Military settlements similar to Iju were founded in other strategic locations to protect trade routes within Egba territories outside of Abeokuta. A survey and map of the area drawn by Ilaro Divisional Native Authority in 1913 under the stewardship of Ifaremilekun Fagbemi for district planning recognized Gbalefa Peninsula as an area of native authority that encompassed Iju and other towns. The survey was deemed acceptable by Awori, Egba and Egbado representatives.
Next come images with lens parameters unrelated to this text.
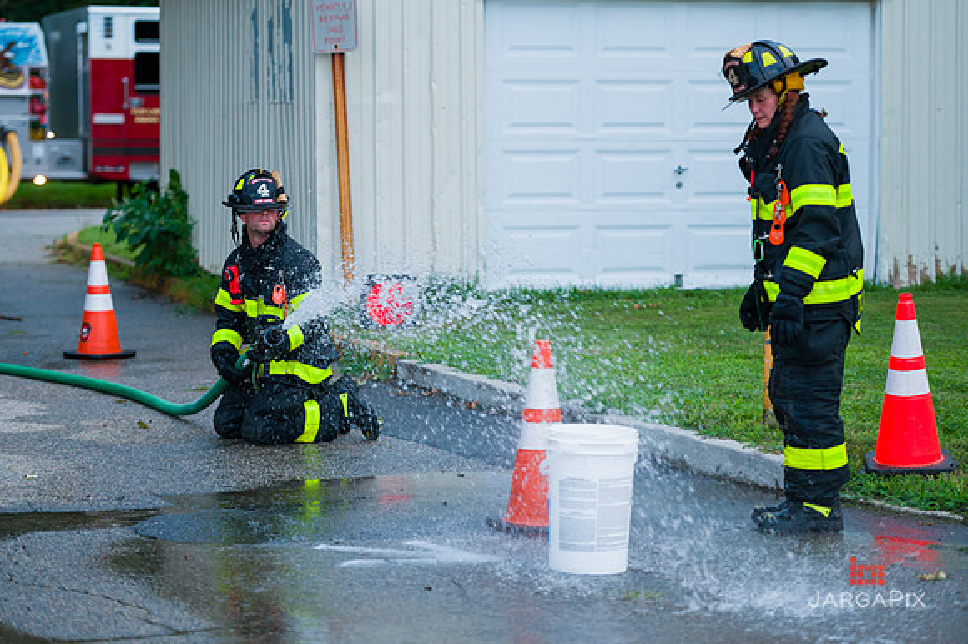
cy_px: 322
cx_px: 484
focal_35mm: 116
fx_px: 3117
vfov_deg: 11.8
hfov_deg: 17.7
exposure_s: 1/250
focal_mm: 116
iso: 1000
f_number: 3.2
Egba satellite towns and villages are customarily headed by a Baale, who acts as the town administrator and representative of Alake of Egbaland. In a bid to consolidate the authorities of the Egba Baales in the area called Gbalefa Peninsula, a member of the Gbalefa clan was recommended to be made king, but the Egba Administrative council rejected the recommendation on the grounds that no Egba king can be crowned outside Abeokuta. instead, the Egba satellite communities should have Baales. Another recommendation was made in 2017, and this time around, Oba Alake and Oba Olowu accepted the recommendation.

On November 2, 2017, the executive governor of Ogun state, Ibikunle Amosun, approved the request to have an Egba/Owu king in Iju town. On November 11, 2017, Olufemi Sodeinde, who is a High Chief in Owu Kingdom, was crowned as the first Olu of Iju-Gbalefa Egbaland. In attendance were President Olusegun Obasanjo, HRM Oba Dr. Olusanya Dosumu and several notable dignitaries. The coronation was attended and live-streamed by thousands of people.

==Industrialization==
The neighboring Ota town, which is closer in proximity to Lagos, the commercial hub of the country, is teeming with factories and banks, schools, restaurants and hotels. These economic activities are fueling unprecedented population growth in the local government district. Most of this growth may be the result of migration from Lagos to the local government district.

Outside of Ado-Odo/Ota local government district, there are large geographical territories of the Aworis in Lagos state that are not under Egba authority. As the Awori population continues to grow at a fast rate in the local government district, they will be accommodated by the Egba and Egbado (now Yewa) population.